An dem IDE hang nur der Brenner da die Hd ja über SATA läuft.
Abgesicherte Mdous habe ich nicht getestet, habe nicht dran gedacht das der dort helfen könnte.
Auch habe ich die Übertragungsart nicht geändert.
unter XP läuft es ja und wenn ich VISTA als Virtuelle maschine laufen lasse kann er auch aufs laufwerk zugreifen.
MFG,Wagga


----------



## Klos1 (4. Dezember 2008)

Aber welcher Übertragungsmodus ist nun eingestellt? Wäre auch interessant zu wissen, ob da unter Vista was anderes im Gerätemanager angegeben war, als unter XP. Müsstest du dann mal kucken, wenn du Vista wieder drauf hast.


----------



## Wagga (4. Dezember 2008)

Ok, ich machs morgen nochmals drauf und gebe dir dann die Screenshots , wo sehe ich den den Übertragungsmodus?
Dann kann ich mal gucken was hier auf dem Notebook eingestellt ist.


----------



## Klos1 (4. Dezember 2008)

Übertragungsmodus im Gerätemanager bei den IDE-Kanälen und dort halt entsprechend da, wo das Ding gerade hängt.


----------



## Wagga (5. Dezember 2008)

Meinst du die Zahl die bei Ort steht?
Oder finde ich das bei Details?
Danke im voraus,
Tut mir leid ich habe mich mit diesen Angaben im GM noch nie beschäftigt, weils bis jetzt unwichtig war?
Machen wirs anders, ich installiere morgen VISTA nochmals, gebe dann Screenshots vom Problemkind und nicht von dem VISTAnotebook wo ja alles funktioniert.
MFG,Wagga
P.S: Ich würde dann nämlich die WindowsXPparition,wenn alles läuft löschen und den Platz zur VISTA schieben bzw, wieder der Daten zuteilen.
Und wenn der Scanner und ältere Porgramme nicht laufen, diese nur noch in einer "Virtuellen Windowsversion" betreiben,
falls der Scannertreiber auf VISTA nicht laufen kann.
Kann es sein das es bei Windows VISTA UpgradeCDs die ja nicht allein Bootfähig sind zu Problemen kommen kann?
Obwohl ich über die WindowsXP Version heraus diese als "Neuinstallation" auf eine eigene Partition installiere?
MFG,Wagga


----------



## Azuriel (5. Dezember 2008)

du hast einen LG GSa 4163 B der im gerätemanager als HL-DT-ST DVDRAM GSA-T50L angezeigt wird *grübel* .. schonmal LG kontaktiert?


----------



## Wagga (5. Dezember 2008)

Azuriel schrieb:


> du hast einen LG GSa 4163 B der im gerätemanager als HL-DT-ST DVDRAM GSA-T50L angezeigt wird *grübel* .. schonmal LG kontaktiert?

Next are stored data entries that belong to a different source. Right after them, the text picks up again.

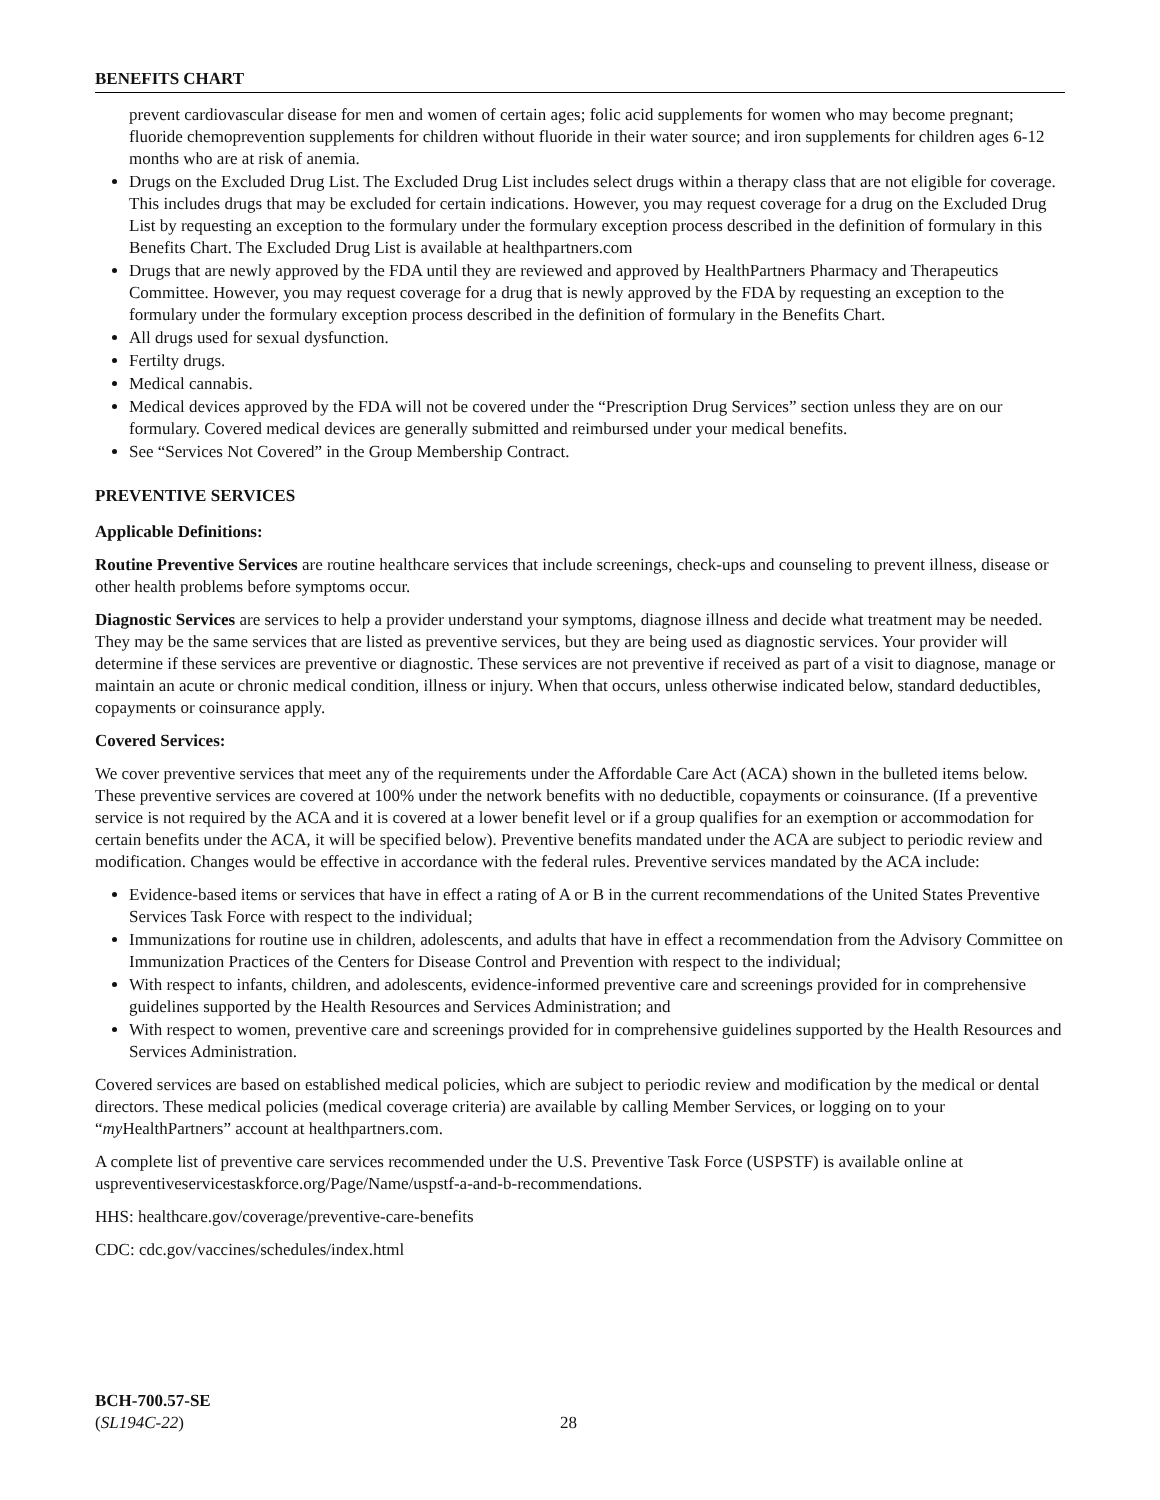BENEFITS CHART
prevent cardiovascular disease for men and women of certain ages; folic acid supplements for women who may become pregnant; fluoride chemoprevention supplements for children without fluoride in their water source; and iron supplements for children ages 6-12 months who are at risk of anemia.
Drugs on the Excluded Drug List. The Excluded Drug List includes select drugs within a therapy class that are not eligible for coverage. This includes drugs that may be excluded for certain indications. However, you may request coverage for a drug on the Excluded Drug List by requesting an exception to the formulary under the formulary exception process described in the definition of formulary in this Benefits Chart. The Excluded Drug List is available at healthpartners.com
Drugs that are newly approved by the FDA until they are reviewed and approved by HealthPartners Pharmacy and Therapeutics Committee. However, you may request coverage for a drug that is newly approved by the FDA by requesting an exception to the formulary under the formulary exception process described in the definition of formulary in the Benefits Chart.
All drugs used for sexual dysfunction.
Fertilty drugs.
Medical cannabis.
Medical devices approved by the FDA will not be covered under the “Prescription Drug Services” section unless they are on our formulary. Covered medical devices are generally submitted and reimbursed under your medical benefits.
See “Services Not Covered” in the Group Membership Contract.
PREVENTIVE SERVICES
Applicable Definitions:
Routine Preventive Services are routine healthcare services that include screenings, check-ups and counseling to prevent illness, disease or other health problems before symptoms occur.
Diagnostic Services are services to help a provider understand your symptoms, diagnose illness and decide what treatment may be needed. They may be the same services that are listed as preventive services, but they are being used as diagnostic services. Your provider will determine if these services are preventive or diagnostic. These services are not preventive if received as part of a visit to diagnose, manage or maintain an acute or chronic medical condition, illness or injury. When that occurs, unless otherwise indicated below, standard deductibles, copayments or coinsurance apply.
Covered Services:
We cover preventive services that meet any of the requirements under the Affordable Care Act (ACA) shown in the bulleted items below. These preventive services are covered at 100% under the network benefits with no deductible, copayments or coinsurance. (If a preventive service is not required by the ACA and it is covered at a lower benefit level or if a group qualifies for an exemption or accommodation for certain benefits under the ACA, it will be specified below). Preventive benefits mandated under the ACA are subject to periodic review and modification. Changes would be effective in accordance with the federal rules. Preventive services mandated by the ACA include:
Evidence-based items or services that have in effect a rating of A or B in the current recommendations of the United States Preventive Services Task Force with respect to the individual;
Immunizations for routine use in children, adolescents, and adults that have in effect a recommendation from the Advisory Committee on Immunization Practices of the Centers for Disease Control and Prevention with respect to the individual;
With respect to infants, children, and adolescents, evidence-informed preventive care and screenings provided for in comprehensive guidelines supported by the Health Resources and Services Administration; and
With respect to women, preventive care and screenings provided for in comprehensive guidelines supported by the Health Resources and Services Administration.
Covered services are based on established medical policies, which are subject to periodic review and modification by the medical or dental directors. These medical policies (medical coverage criteria) are available by calling Member Services, or logging on to your “my HealthPartners” account at healthpartners.com.
A complete list of preventive care services recommended under the U.S. Preventive Task Force (USPSTF) is available online at uspreventiveservicestaskforce.org/Page/Name/uspstf-a-and-b-recommendations.
HHS: healthcare.gov/coverage/preventive-care-benefits
CDC: cdc.gov/vaccines/schedules/index.html
BCH-700.57-SE
(SL194C-22)
28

Du hast das falsch verstanden, ich habe das Bild vom Notebook, weil ich mal nachgucken wollte, wies dort eingestellt ist.
Das ist ne ganz andere Baustelle und weil es dort ja funktioniert.

Im Desktop ist der 4163 B drin der unter XP seine Dienste verrichtet.
Da ich nun aber noch ein VISTAnotebook hatte, habe ich mal dort nachgeguckt wies dort aussieht und habe das Bild gepostet.
Installiere gerade VISTA auf dem Desktop neu.


----------



## Azuriel (5. Dezember 2008)

aaaachsooo ^^


----------



## Klos1 (5. Dezember 2008)

Wagga schrieb:


> Meinst du die Zahl die bei Ort steht?
> Oder finde ich das bei Details?
> Danke im voraus,
> Tut mir leid ich habe mich mit diesen Angaben im GM noch nie beschäftigt, weils bis jetzt unwichtig war?
> ...




Nö, ich meine den Übertragungsmodus.

Hier mal ein Auszug, quasi als Beispiel:

http://www.windows-tweaks.info/html/dma-modusxp.html

Würde mich interessieren, was da drin steht. Ging die CPU-Last unverhältnismäßig hoch, wenn du den Brenner ansprechen wolltest? So das der Mauszeiger kaum noch reagierte?
Was für ein Ide-Kabel verwendest du? Hat das 40 oder 80 Adern?

Schau mal, ob da Differenzen bestehen, zwischen XP und Vista.


----------



## Wagga (5. Dezember 2008)

Aber danke für den Tipp, hätte ja wirklich so sein können.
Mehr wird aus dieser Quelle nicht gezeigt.